Task list ▸
1. Reproduce the part of the Flutter testing article starting with "Scenario: Correct authorization" and going on through "differ in implementation.".
2. Answer these from the Flutter testing article:
(a) Since what year has the company been building Flutter apps?
(b) Which two tools does Surf use to autotest native apps?
(c) What open source framework was enabled to test Flutter apps with Gherkin?

Passage to read ▸
<<<<

Testing a Flutter app: tools, pros, and cons

Published in

Surf

11 min readOct 10, 2022

Hi! I’m Mary, and I’m a QA expert at Surf. Our company has been making native apps since 2011, and ever since 2018 we’ve also been building Flutter apps.

In this article, we’ll be comparing testing options available for native and cross-platform apps. I’ll share my experience working with Flutter and tell you what tools we use to test apps at Surf, what makes Flutter practical, and what pitfalls we’ve run into.

Testing options in Flutter are on par with the native ones

When your business changes its approach to development or introduces a new technology, you should try to make it have only little effect on your testing options. Ultimately, QA experts should keep using the familiar stack of trustworthy tools and technologies when handling a new language or framework.

When we test native apps at Surf, we use automation tests and also intercept and mock packages. You can’t do without automation tests today, especially in regression tests, and without a proxy, app variation and case coverage are lower.

We needed the familiar options to stay when testing Flutter apps.

Automation tests

To autotest native apps, Surf uses Calabash and Ruby. When Flutter first appeared, right off the bat we wanted to know if we could avoid using Calabash while having a full-fledged autotesting experience that we were all used to — or even cooler.

Turns out we not only could do it but were able to do so even without third-party services: Flutter makes integration and widget tests in the console available out of the box.

Automation tests in Flutter are both cross-platform and native: you can write tests inside an app project, and they will work on both platforms. When there’s an entire project you’re looking at, you can add the missing ids or even catch bugs and fix them, — that’s another chance to improve your app.

Flutter also supports Behavior Driven Development — BDD. We adopt it in UI tests. Our language of choice is Gherkin: it supports feature files as well as scenarios written in English and Russian. It’s clear, it helps implement scenario steps without extra arguments inside or with them and customize autotest runs: e.g., running specific scenario by tags instead of running all the available tests in full.

To test Flutter apps with Gherkin, we enabled the open source framework flutter_gherkin.

Once we realized that automation tests are available in Flutter, we just needed to know the difference between Calabash and Dart+Gherkin and which approach is better. Let’s compare them together.

1. Feature files are absolutely identical in both cases.

For example, PIN code authorization scenario will be interpreted correctly in both Dart and Ruby with Calabash:

Scenario: Correct authorization in an app at the first try(short code)When I run the appAnd I see the short code input screenThen I enter the correct short codeAnd I see the home screen

Both technologies support English and other languages.

2. Steps differ in implementation.

Dart + Flutter_gherkin

class TapAnErrorButtonOnPinCodeScreen extends ThenWithWorld<FlutterWorld> {
  @override
  Future<void> executeStep() async {
  final elemFromReportAnErrorScreen = find.byValueKey(‘reportAnErrorButton’);
  await
FlutterDriverUtils.tap(world.driver, elemFromReportAnErrorScreen);
 }
  @override
  RegExp get pattern => RegExp(r”I press Report an error on the PIN code screen”);
}

Calabash

When(/^I press Report an error on the PIN code screen$/) do
wait_element(“* id:’reportAnErrorButton’”)
tap_on(“* id:’reportAnErrorButton’”)

>>>>

Data to examine ▸
<<<<

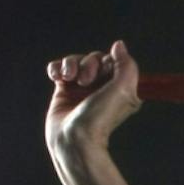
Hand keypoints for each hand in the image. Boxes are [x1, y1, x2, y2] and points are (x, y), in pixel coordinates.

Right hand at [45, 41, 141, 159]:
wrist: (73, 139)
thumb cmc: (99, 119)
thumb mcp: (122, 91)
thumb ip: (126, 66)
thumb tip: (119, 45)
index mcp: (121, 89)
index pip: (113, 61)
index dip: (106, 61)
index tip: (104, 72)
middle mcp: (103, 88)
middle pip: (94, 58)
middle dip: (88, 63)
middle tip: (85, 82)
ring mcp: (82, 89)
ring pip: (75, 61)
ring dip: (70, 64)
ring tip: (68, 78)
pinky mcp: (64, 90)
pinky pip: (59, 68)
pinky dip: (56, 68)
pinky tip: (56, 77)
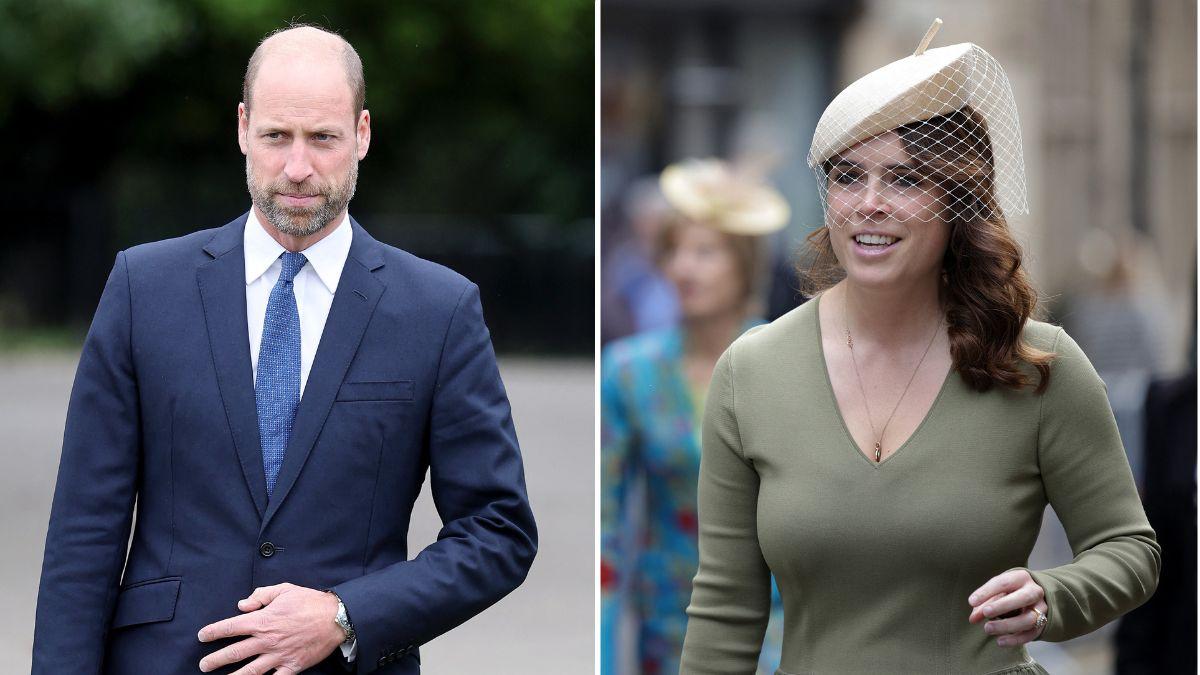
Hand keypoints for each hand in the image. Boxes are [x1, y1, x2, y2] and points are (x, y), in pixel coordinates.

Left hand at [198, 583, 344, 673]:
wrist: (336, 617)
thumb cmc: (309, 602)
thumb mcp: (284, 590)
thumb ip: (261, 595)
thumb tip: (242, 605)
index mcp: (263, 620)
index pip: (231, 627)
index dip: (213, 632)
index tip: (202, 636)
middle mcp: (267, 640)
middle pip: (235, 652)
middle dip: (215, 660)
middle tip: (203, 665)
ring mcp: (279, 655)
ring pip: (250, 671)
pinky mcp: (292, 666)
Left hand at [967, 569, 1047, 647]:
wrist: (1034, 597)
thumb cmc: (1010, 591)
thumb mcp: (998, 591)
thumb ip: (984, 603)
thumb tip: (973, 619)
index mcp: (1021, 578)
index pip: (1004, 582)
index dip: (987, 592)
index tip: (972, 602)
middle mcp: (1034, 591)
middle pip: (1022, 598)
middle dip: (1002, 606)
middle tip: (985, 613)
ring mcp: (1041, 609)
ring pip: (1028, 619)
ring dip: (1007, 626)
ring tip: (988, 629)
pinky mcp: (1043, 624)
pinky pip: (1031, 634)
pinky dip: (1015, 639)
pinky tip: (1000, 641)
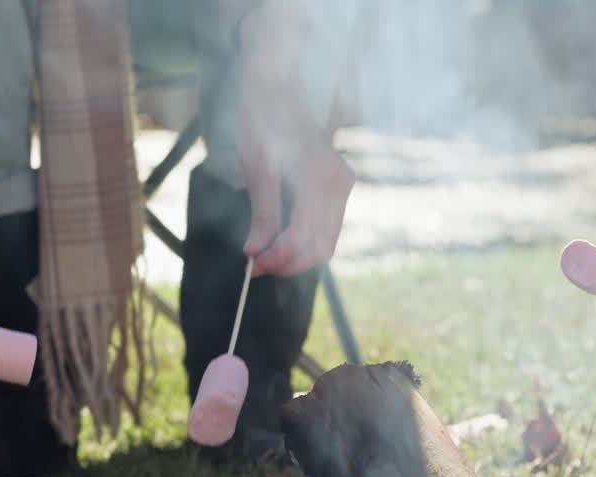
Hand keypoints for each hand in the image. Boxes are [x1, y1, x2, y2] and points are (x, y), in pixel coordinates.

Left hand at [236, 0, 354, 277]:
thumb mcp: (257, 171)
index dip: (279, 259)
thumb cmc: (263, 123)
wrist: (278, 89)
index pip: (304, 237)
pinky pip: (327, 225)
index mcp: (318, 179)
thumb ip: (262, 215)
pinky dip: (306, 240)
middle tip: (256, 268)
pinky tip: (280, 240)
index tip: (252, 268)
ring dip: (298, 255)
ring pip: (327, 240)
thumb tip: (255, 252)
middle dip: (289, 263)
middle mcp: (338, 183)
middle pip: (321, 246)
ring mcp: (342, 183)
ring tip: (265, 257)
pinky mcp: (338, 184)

>>>>
<<<<

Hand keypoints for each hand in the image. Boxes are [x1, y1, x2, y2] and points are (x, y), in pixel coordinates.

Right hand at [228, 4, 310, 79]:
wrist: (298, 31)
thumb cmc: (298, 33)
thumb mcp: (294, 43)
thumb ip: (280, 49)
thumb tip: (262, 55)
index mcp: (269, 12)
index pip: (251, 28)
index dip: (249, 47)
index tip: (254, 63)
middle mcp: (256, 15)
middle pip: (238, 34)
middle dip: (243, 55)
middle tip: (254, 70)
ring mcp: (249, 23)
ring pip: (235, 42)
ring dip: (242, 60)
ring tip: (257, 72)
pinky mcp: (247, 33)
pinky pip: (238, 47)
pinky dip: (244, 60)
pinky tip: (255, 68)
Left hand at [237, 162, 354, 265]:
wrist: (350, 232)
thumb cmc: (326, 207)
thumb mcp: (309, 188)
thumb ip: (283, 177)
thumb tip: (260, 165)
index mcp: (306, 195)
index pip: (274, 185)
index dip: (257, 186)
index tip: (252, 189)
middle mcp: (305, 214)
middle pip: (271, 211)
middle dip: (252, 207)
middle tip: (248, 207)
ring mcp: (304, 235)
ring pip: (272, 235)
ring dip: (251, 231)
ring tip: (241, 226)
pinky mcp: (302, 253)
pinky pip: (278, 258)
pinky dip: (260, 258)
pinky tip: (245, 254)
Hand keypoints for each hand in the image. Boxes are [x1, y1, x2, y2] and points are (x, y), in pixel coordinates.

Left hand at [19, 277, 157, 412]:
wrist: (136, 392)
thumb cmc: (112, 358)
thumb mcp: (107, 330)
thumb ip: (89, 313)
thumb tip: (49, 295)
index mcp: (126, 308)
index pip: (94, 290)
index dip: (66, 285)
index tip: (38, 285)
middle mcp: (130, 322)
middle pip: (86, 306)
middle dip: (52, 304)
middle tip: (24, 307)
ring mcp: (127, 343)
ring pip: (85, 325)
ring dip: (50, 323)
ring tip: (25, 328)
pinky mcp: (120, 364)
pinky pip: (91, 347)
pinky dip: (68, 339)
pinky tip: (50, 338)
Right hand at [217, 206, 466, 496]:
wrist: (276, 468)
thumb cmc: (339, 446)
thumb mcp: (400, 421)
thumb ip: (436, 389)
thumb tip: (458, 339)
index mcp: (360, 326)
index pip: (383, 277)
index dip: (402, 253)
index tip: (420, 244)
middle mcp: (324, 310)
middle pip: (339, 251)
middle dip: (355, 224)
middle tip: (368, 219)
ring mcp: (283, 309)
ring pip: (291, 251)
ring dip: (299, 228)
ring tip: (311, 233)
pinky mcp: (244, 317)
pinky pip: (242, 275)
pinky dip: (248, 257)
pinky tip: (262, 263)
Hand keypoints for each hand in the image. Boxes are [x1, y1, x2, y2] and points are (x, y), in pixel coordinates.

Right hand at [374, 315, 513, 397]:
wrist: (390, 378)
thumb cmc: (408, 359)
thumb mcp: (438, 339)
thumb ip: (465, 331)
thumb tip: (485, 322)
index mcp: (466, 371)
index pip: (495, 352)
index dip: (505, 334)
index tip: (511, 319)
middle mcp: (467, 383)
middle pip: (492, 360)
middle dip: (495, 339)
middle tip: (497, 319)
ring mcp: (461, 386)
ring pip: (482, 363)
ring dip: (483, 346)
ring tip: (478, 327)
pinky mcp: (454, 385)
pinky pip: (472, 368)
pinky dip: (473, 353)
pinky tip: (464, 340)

>>>>

Responses in order ▸
1.
Scenario: Correct authorization in an app at the first try(short code)When I run the appAnd I see the short code input screenThen I enter the correct short codeAnd I see the home screen

Both technologies support English and other languages.

2. Steps differ in implementation.

2.
(a) 2018
(b) Calabash and Ruby
(c) flutter_gherkin